[Opening Dataset records section]

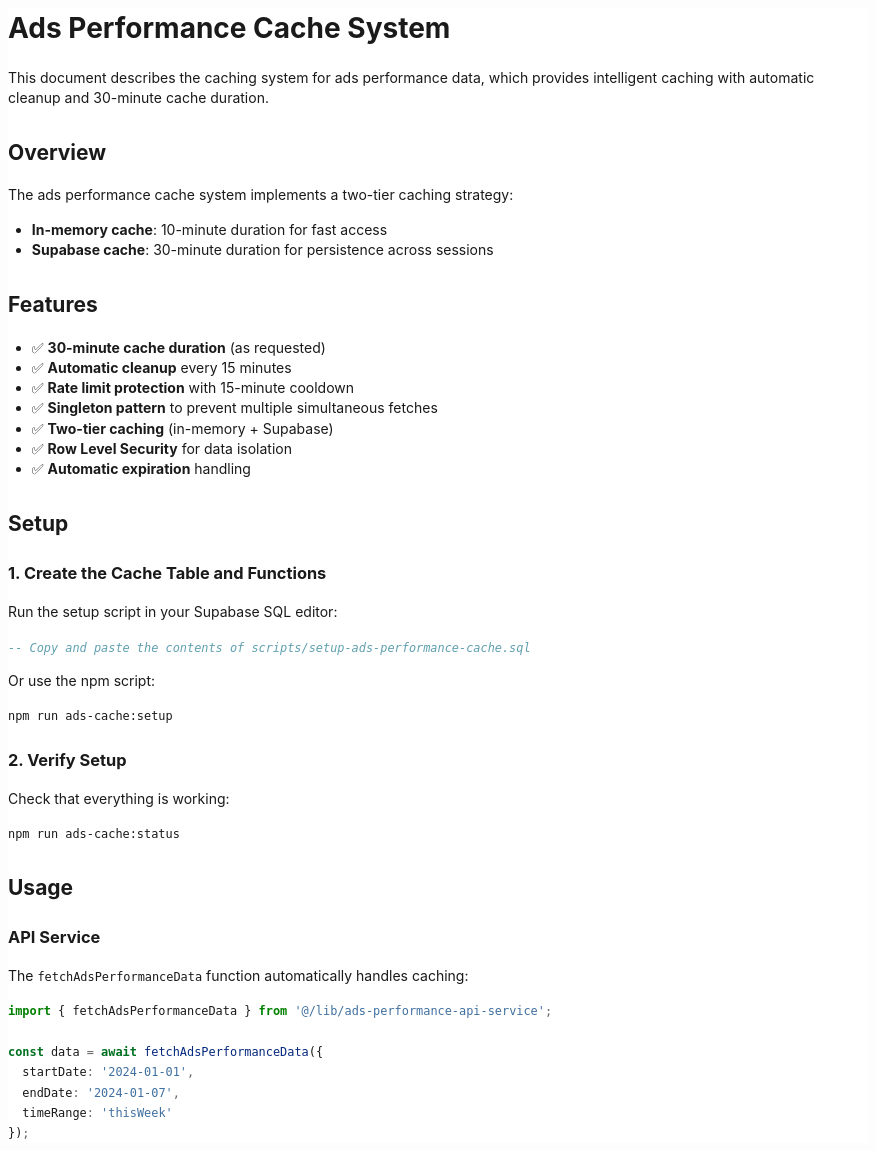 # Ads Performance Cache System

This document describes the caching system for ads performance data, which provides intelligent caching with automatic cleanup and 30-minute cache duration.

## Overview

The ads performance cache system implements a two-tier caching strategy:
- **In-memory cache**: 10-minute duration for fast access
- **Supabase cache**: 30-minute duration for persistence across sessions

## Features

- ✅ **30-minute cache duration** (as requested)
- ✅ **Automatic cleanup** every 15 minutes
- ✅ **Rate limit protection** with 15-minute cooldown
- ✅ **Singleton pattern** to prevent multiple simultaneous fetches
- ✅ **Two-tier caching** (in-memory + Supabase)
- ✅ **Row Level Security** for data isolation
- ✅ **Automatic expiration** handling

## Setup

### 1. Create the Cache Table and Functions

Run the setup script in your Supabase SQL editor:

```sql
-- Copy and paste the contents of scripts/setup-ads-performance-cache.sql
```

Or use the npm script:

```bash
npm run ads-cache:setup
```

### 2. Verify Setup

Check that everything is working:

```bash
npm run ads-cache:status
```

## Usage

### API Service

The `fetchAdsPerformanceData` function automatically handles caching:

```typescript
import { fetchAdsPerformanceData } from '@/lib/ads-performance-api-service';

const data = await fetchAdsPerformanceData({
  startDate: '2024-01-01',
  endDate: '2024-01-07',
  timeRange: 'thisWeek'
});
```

[Closing Dataset records section]
[Opening Dataset records section]

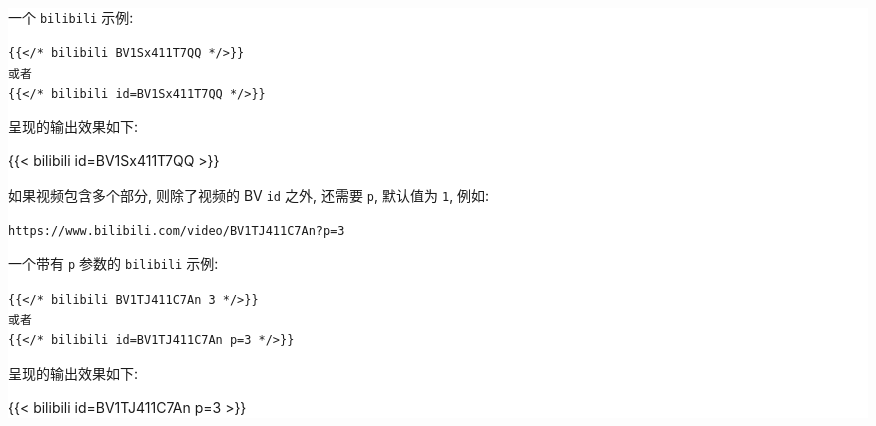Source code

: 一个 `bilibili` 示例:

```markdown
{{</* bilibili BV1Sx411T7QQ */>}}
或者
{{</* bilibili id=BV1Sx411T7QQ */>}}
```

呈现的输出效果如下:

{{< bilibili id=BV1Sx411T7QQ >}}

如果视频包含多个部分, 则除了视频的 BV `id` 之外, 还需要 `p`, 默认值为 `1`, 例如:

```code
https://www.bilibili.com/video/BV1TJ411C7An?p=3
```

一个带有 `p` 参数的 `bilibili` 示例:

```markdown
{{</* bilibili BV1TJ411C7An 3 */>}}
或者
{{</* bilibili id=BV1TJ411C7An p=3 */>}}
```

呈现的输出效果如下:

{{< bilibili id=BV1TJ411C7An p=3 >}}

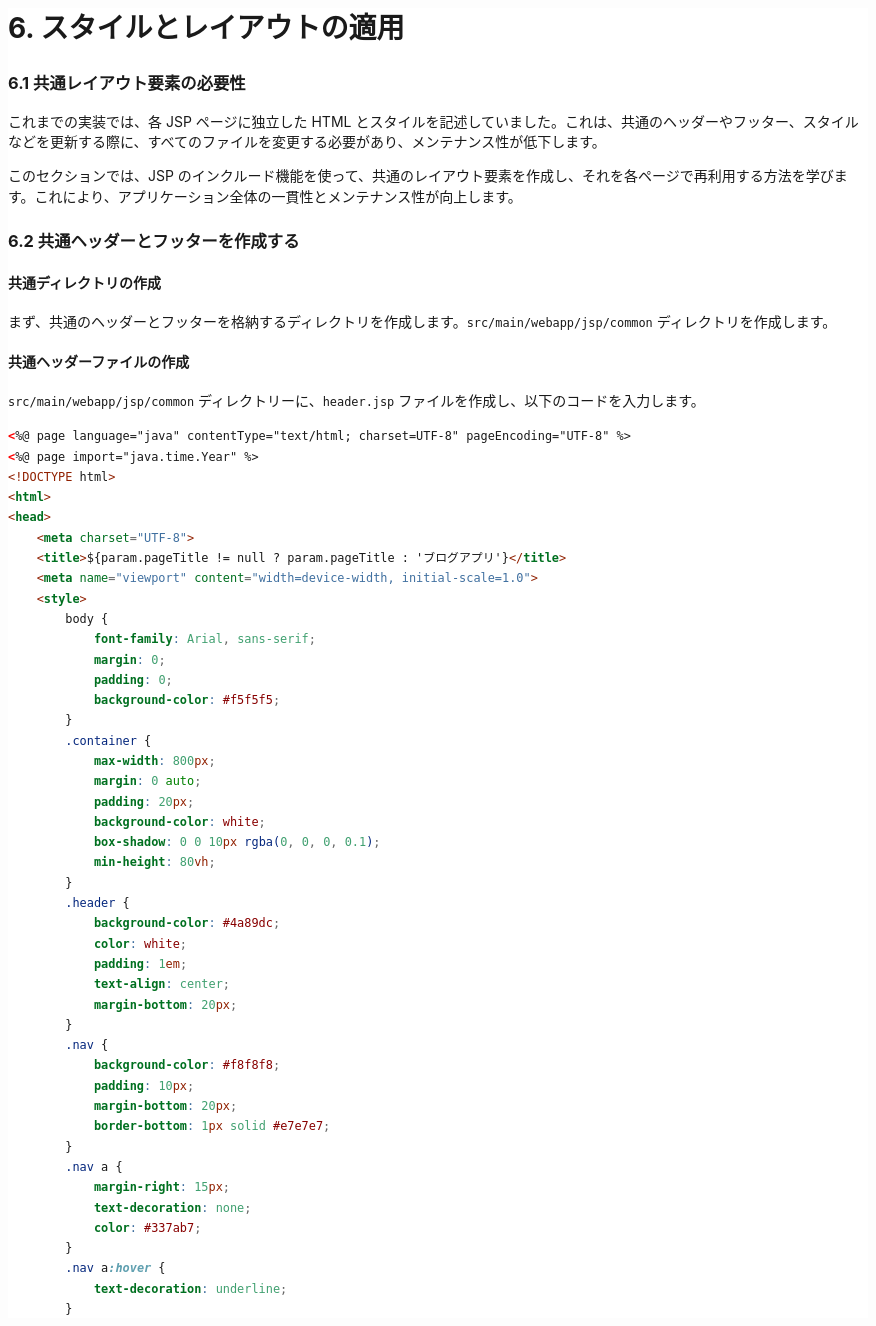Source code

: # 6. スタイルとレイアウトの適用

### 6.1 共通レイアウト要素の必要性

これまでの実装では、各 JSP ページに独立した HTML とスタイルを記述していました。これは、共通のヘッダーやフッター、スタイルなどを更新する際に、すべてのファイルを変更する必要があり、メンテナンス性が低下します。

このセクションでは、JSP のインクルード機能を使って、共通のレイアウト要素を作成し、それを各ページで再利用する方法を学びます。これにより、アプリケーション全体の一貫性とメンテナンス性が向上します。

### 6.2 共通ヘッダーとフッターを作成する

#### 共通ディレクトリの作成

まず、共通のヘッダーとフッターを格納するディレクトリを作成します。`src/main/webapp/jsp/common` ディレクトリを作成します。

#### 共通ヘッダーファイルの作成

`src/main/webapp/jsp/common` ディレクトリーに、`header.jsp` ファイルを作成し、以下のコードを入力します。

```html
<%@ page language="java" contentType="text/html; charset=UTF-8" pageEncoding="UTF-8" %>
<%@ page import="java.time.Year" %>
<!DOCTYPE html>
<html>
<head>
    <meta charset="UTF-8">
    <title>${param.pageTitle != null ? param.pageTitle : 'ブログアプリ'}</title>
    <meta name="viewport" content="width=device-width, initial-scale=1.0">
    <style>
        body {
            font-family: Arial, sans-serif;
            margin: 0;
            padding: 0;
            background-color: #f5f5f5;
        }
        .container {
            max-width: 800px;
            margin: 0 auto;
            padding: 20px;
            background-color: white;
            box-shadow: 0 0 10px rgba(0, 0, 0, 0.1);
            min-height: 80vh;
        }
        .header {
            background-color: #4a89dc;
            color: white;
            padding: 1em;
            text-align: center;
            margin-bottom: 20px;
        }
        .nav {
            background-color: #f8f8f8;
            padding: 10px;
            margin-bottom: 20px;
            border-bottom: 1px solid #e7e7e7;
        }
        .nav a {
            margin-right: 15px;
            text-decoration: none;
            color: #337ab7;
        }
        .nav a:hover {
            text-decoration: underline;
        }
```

[Closing Dataset records section]

* **Task goal**
If a line in the entries above contains "Supabase", report it.

* **Written reply**
- **Supabase cache**: 30-minute duration for persistence across sessions
- ✅ **Two-tier caching** (in-memory + Supabase)
Run the setup script in your Supabase SQL editor:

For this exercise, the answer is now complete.